Grande Muralha Verde restaura 1,66 milhão de hectares na África

Rafael Cardoso
Agência Brasil de Comunicação
www.agenciabrasil.ebc.gov.br
Foto: ONU - Organização das Nações Unidas
Rio de Janeiro/RJ - Cerca de 1,66 milhão de hectares estão em processo de restauração no Sahel, região africana entre o deserto do Saara e a savana do Sudão.

O resultado representa a principal conquista da iniciativa Acelerador da Grande Muralha Verde, que completou 5 anos e teve relatório apresentado nesta semana pela UNCCD (Convenção das Nações Unidas para o Combate à Desertificação).

Outros números em destaque do balanço incluem 24 milhões de toneladas de CO₂ equivalente sequestradas ou mitigadas, 4,6 milhões de empregos criados e 46 milhões de pessoas diretamente impactadas.

Segundo a UNCCD, o esforço envolve um conjunto de paisagens restauradas, áreas agrícolas, sistemas de água e comunidades.

O objetivo é combinar recuperação de terras com segurança alimentar, geração de oportunidades econômicas, acesso à energia limpa e aumento da resiliência diante da mudança do clima e da seca.

Siga o perfil do Blog do Teófilo no Facebook

A Grande Muralha Verde foi criada em 2007 pela União Africana e pela UNCCD e reúne atualmente 11 países fundadores, em uma área de 156 milhões de hectares, do Oeste do Senegal ao Chifre da África.

Já o "Acelerador" foi criado em 2021 para melhorar a coordenação da iniciativa, acompanhar os recursos financeiros e ajudar os países a medir os resultados das ações de restauração.

Apesar dos avanços, o próprio relatório alerta que ainda há limitações importantes no acompanhamento dos resultados.

O Observatório da Grande Muralha Verde monitora mais de 389 projetos, porém menos de 90 apresentam atualmente dados de acordo com os indicadores harmonizados adotados pela iniciativa.

A UNCCD considera os resultados, portanto, iniciais.

Além dos 1,66 milhão de hectares em restauração, os dados disponíveis apontam a criação de 4,6 milhões de empregos, contra uma meta de 10 milhões até 2030, e a produção de 2.315 megawatts-hora de energia limpa.

A entidade ressalta que processos de restauração de terras podem levar anos ou décadas para produzir resultados completos e que o levantamento da totalidade dos projetos ainda está em andamento.

Para tentar superar a fragmentação das informações, foi criado em 2024, em Ouagadougou, Burkina Faso, o Observatório da Grande Muralha Verde.

A plataforma reúne informações sobre projetos, financiamento, resultados e dados geoespaciais. Segundo a UNCCD, o sistema já foi endossado por dez dos 11 países fundadores.

Também foram criadas coalizões nacionais em 9 dos 11 países, reunindo Ministérios, Sociedade Civil, Universidades, setor privado e meios de comunicação.

A intenção é melhorar a coordenação das ações e transformar os compromissos financeiros em resultados verificáveis nos territórios.

DESAFIO
O Acelerador foi lançado após a Cúpula One Planet, em 2021, quando parceiros técnicos e financeiros anunciaram mais de US$ 19 bilhões em compromissos para a Grande Muralha Verde.

A iniciativa passou a funcionar como uma estrutura para coordenar os esforços, acompanhar os recursos e fortalecer a capacidade dos países de demonstrar os resultados obtidos.

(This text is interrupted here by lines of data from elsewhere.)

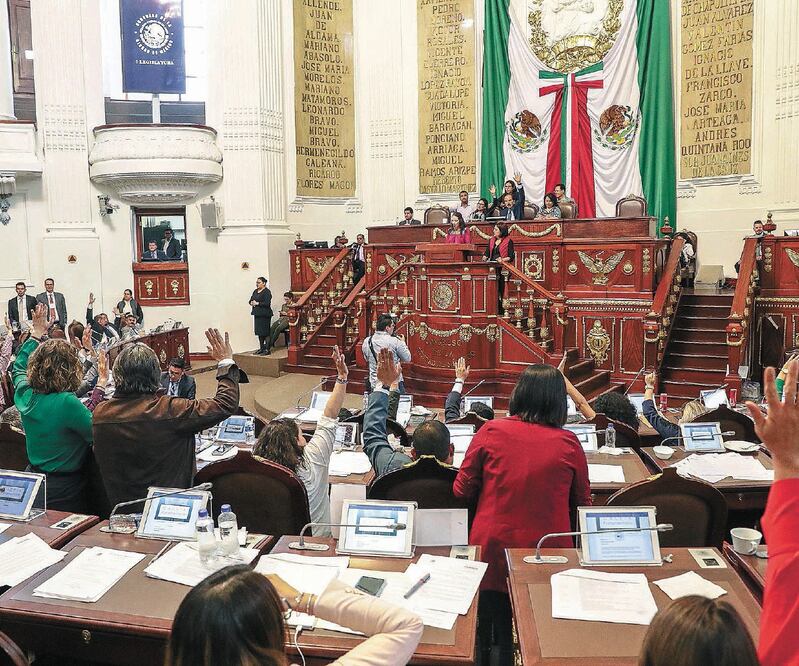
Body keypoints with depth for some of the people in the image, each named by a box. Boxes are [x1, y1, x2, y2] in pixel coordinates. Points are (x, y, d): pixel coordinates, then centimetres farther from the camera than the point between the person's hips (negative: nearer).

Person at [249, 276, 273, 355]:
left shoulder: (267, 292, -9)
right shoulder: (255, 291, 16)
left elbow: (267, 303, -19)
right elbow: (251, 300, 19)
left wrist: (257, 303, -14)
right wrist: (252, 302, -4)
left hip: (264, 315, -8)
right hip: (257, 314, 8)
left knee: (265, 332, -6)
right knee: (259, 332, 11)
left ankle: (267, 349, -3)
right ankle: (261, 348, 19)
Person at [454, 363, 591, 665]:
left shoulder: (490, 431, -8)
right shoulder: (569, 442, -7)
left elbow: (462, 490, 0)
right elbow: (582, 503, 6)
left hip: (493, 547, 0)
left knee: (495, 637, 19)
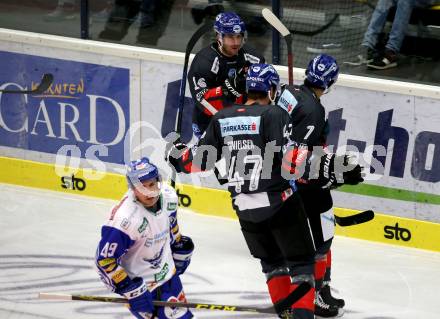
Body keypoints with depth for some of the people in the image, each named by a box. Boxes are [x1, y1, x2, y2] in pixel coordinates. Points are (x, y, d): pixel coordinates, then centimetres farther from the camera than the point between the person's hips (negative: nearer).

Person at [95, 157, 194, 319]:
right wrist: (130, 290, -25)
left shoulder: (168, 196, -14)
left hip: (167, 272, 7)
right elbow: (104, 259, -28)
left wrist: (179, 248, 21)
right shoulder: (126, 219, -34)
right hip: (139, 282, -7)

O relatório, porém, aponta que a distância entre compromissos e resultados continua sendo um desafio.

Além da falta de dados completos, a UNCCD cita dificuldades de coordenação entre diferentes atores e o tempo necessário para que os recursos financeiros se transformem em ações no território.

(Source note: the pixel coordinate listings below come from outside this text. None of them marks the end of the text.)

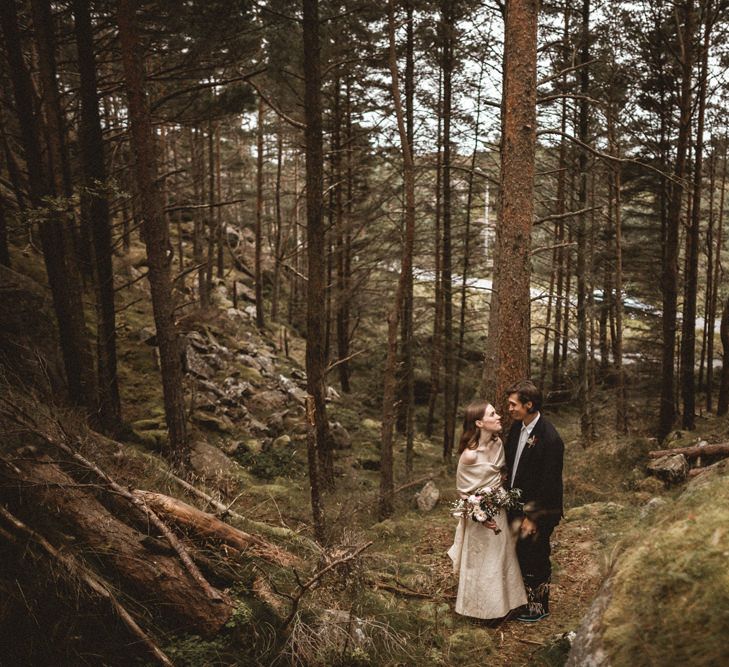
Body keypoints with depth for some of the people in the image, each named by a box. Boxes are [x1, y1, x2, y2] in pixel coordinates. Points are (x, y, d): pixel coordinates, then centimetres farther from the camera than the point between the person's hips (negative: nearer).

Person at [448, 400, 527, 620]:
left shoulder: (497, 443, -6)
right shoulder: (470, 455, -26)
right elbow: (463, 491, -16)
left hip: (499, 509, 7)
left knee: (500, 558, 21)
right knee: (482, 562, 11)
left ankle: (499, 602, 40)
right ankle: (482, 609, 30)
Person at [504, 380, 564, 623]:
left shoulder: (549, 438, -24)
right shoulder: (516, 427, 0)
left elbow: (549, 483, -22)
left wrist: (532, 517, -18)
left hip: (538, 511, -7)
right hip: (517, 504, 7)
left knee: (536, 559, 9)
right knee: (522, 555, 18)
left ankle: (539, 606, 29)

A próxima etapa deve dar maior peso à comunicação, a mecanismos financeiros inovadores e à gestão transfronteiriça de terras e águas.

Entre as possibilidades mencionadas estão títulos verdes, créditos de carbono e mecanismos de financiamento combinado.

A experiência também busca ampliar a dimensão social da restauração. O relatório destaca iniciativas de geração de renda para mulheres, capacitação de jovens e fortalecimento de empreendimentos locais.

Em um dos exemplos citados pela UNCCD, mulheres do Mali receberam equipamentos e treinamento e ampliaram uma cooperativa de processamento de produtos agrícolas.

No Chade, mulheres foram capacitadas para instalar e reparar painéis solares, transformando o acesso à energia em fonte de renda.

Seca, degradação da terra e restauração dos solos serão temas centrais na COP17 (17ª Conferência das Partes) sobre Desertificação, que acontece entre os dias 17 e 28 de Agosto em Ulaanbatar, capital da Mongólia.

A Agência Brasil acompanhará o evento diretamente do país asiático, em parceria com a UNCCD.